La Isabela — on the north coast of what is now the Dominican Republic — was established by Columbus in 1493 on his second trip to the New World. His 17-ship armada dropped off 1,500 men (including Franciscan friars, farmers and craftsman) together with the livestock and agricultural equipment that would help them tame the land. Unfortunately, while Columbus may have been a great navigator, he was a lousy urban planner. La Isabela was surrounded by infertile land and sat in the firing line of hurricanes blowing in from the north and west. Famine, tropical disease and unfriendly locals killed some 1,200 colonists in the first two years. And in 1498, the colony was permanently abandoned.


While tragic, the pioneers’ high fatality rate has left rich pickings for archaeologists interested in the lives and origins of the first modern Americans. Forty-nine skeletons were excavated from La Isabela’s packed graveyard by an Italian-Dominican team working under the auspices of the Museo del Hombre Dominicano between 1983 and 1991, and now — with the help of modern technology — those bones are starting to give up their secrets.


Professor T. Douglas Price from the University of Wisconsin-Madison, one of Schroeder’s colleagues, recently attempted to pin down the 49 settlers’ birthplaces by analyzing the carbon, oxygen and strontium isotope ratios in their tooth enamel. These elemental signatures are locked in tooth enamel during childhood and vary depending on the diet, climate, altitude and local geology of a person’s homeland. Last year, Price noted that the isotopic ratios in seven of the skeletons suggested they could have African origins.


La Isabela, once thought of as a solely European colony, was suddenly looking like a more multicultural venture.

To try to firm up those findings, premolar teeth were pulled from the suspected African skeletons and passed on to Schroeder. He dissected the teeth and analyzed their mitochondrial DNA (small loops of genetic material found in most cells, which are passed from mother to child) to determine the individuals’ haplotypes (clusters of genetic markers that tend to differ between human populations).


Schroeder discovered that two of the seven carried haplotypes most frequently found in sub-Saharan Africans.

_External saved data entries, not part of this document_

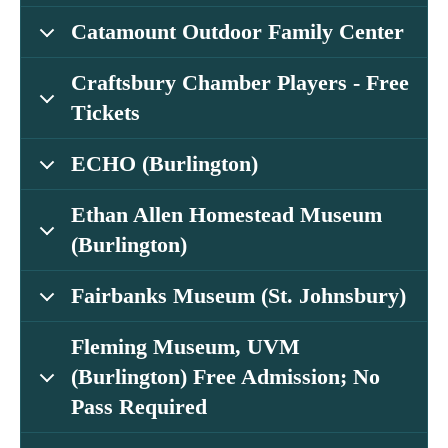
Catamount Outdoor Family Center
Craftsbury Chamber Players - Free
Tickets
ECHO (Burlington)
Ethan Allen Homestead Museum
(Burlington)
Fairbanks Museum (St. Johnsbury)
Fleming Museum, UVM
(Burlington) Free Admission; No
Pass Required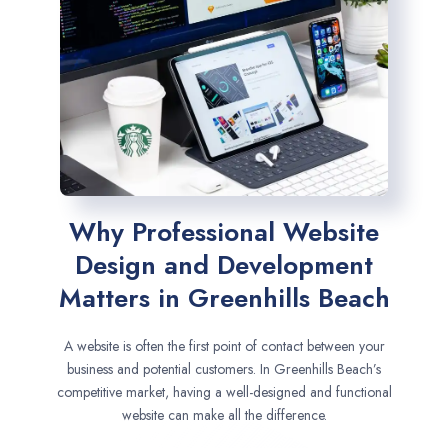
Why Professional Website
Design and Development
Matters in Greenhills Beach
A website is often the first point of contact between your
business and potential customers. In Greenhills Beach’s
competitive market, having a well-designed and functional
website can make all the difference.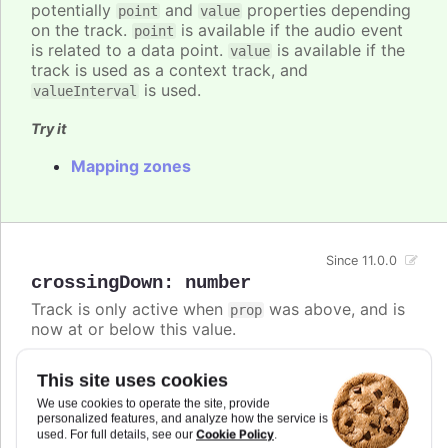
potentially
and
properties depending
point
value
on the track.
is available if the audio event
point
is related to a data point.
is available if the
value
track is used as a context track, and
is used.
valueInterval
Try it
Mapping zones
Since 11.0.0
crossingDown
:
number
Track is only active when
was above, and is
prop
now at or below this value.
If both
and
are defined,
crossingUp
crossingDown
This site uses cookies
the track is active if either condition is met.
We use cookies to operate the site, provide
Defaults to
.
personalized features, and analyze how the service is
undefined
Cookie Policy
used. For full details, see our
.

He says it’s possible that the bodies could have belonged to Spaniards with African ancestors, as “these haplotypes also occur at low frequency in North Africa, and as there was an exchange of people between Spain and North Africa with the Moorish invasion a few hundred years earlier.” However, Schroeder says that he personally finds it “unlikely that one of these haplotypes could have made it to Spain and then over to the Caribbean. If they’re authentic, then it points to sub-Saharan Africa.”

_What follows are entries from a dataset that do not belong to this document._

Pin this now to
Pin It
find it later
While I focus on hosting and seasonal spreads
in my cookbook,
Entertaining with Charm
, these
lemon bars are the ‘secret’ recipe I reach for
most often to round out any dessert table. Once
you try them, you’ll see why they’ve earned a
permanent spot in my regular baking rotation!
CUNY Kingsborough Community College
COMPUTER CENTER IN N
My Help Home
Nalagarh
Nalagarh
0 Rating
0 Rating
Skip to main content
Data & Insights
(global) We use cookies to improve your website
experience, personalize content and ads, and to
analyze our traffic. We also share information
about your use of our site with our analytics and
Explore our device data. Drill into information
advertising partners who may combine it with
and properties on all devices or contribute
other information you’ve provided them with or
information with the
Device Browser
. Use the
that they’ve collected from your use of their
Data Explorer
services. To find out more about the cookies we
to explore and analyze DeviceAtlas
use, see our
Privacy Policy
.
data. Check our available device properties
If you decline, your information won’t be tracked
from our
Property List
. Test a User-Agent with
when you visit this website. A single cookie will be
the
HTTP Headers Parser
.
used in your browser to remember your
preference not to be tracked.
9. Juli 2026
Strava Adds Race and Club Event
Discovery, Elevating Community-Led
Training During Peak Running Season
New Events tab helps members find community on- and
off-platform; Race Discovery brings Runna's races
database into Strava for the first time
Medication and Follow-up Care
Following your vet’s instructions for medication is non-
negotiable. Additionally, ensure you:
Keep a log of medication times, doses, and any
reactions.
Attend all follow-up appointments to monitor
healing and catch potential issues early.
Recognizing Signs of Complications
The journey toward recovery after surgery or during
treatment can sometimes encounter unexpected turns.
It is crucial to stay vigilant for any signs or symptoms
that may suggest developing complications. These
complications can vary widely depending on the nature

Schroeder accepts there could be another explanation for the presence of African haplotypes: contamination. “These remains were excavated in the 1980s and have been extensively handled by all kinds of people,” he says. It’s possible that a Dominican with sub-Saharan ancestors, for example, could have touched the teeth and left a trace of his own DNA. And although teeth are dense and relatively nonporous, unlike spongy rib bones, Schroeder says, “it has previously been shown that they can be contaminated.” Of course, contamination could also explain why Schroeder found African DNA segments in only two of the seven bodies initially identified by Price. Perhaps someone of European origin extensively handled the teeth of the five other skeletons and marked them with their own non-African DNA signature. To overcome the contamination question, Schroeder and his colleagues hope to head to La Isabela early next year and excavate several dozen fresh, untouched skeletons. And this time, they’ll make sure that anyone handling the bones wears gloves.

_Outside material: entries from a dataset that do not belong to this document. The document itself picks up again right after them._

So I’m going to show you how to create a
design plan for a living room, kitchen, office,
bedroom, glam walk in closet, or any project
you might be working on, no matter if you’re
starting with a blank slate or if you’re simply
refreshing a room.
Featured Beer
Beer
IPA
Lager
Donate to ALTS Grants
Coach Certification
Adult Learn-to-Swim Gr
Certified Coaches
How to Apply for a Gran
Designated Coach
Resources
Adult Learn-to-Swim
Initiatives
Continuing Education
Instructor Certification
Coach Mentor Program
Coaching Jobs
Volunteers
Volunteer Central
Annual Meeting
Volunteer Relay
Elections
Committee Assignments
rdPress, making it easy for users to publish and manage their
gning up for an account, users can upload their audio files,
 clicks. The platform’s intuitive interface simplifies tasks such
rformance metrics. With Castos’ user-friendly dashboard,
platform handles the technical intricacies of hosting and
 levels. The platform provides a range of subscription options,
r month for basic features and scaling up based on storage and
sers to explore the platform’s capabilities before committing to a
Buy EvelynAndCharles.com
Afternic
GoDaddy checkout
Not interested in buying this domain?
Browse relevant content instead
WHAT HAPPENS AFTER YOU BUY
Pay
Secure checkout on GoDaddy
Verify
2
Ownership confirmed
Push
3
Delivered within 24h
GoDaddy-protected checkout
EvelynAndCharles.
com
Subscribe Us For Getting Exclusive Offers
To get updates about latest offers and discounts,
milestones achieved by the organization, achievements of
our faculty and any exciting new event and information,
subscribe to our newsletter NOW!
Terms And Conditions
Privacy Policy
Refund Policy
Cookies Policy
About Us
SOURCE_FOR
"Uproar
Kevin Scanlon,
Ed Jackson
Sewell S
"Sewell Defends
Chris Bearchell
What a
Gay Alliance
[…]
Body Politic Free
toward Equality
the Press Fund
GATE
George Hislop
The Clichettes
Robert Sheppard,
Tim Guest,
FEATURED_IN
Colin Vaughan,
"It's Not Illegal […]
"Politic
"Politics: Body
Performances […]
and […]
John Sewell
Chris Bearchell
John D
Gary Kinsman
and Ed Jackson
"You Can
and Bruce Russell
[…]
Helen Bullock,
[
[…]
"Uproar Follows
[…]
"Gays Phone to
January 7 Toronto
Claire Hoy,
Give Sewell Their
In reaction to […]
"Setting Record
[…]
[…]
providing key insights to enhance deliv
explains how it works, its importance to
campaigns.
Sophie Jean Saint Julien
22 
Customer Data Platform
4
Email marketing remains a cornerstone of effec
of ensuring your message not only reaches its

Of course, no matter what the archaeologists discover at La Isabela, there’s one crucial question that Schroeder knows he’ll never be able to answer. “Even if we did find out that there were Africans at La Isabela, we still won’t know their status,” he says. “They might have been slaves, free men or sailors. Given the historical context and the fact that the slave trade was under way at the time, it suggests they were slaves, but we will never be able to say for certain.”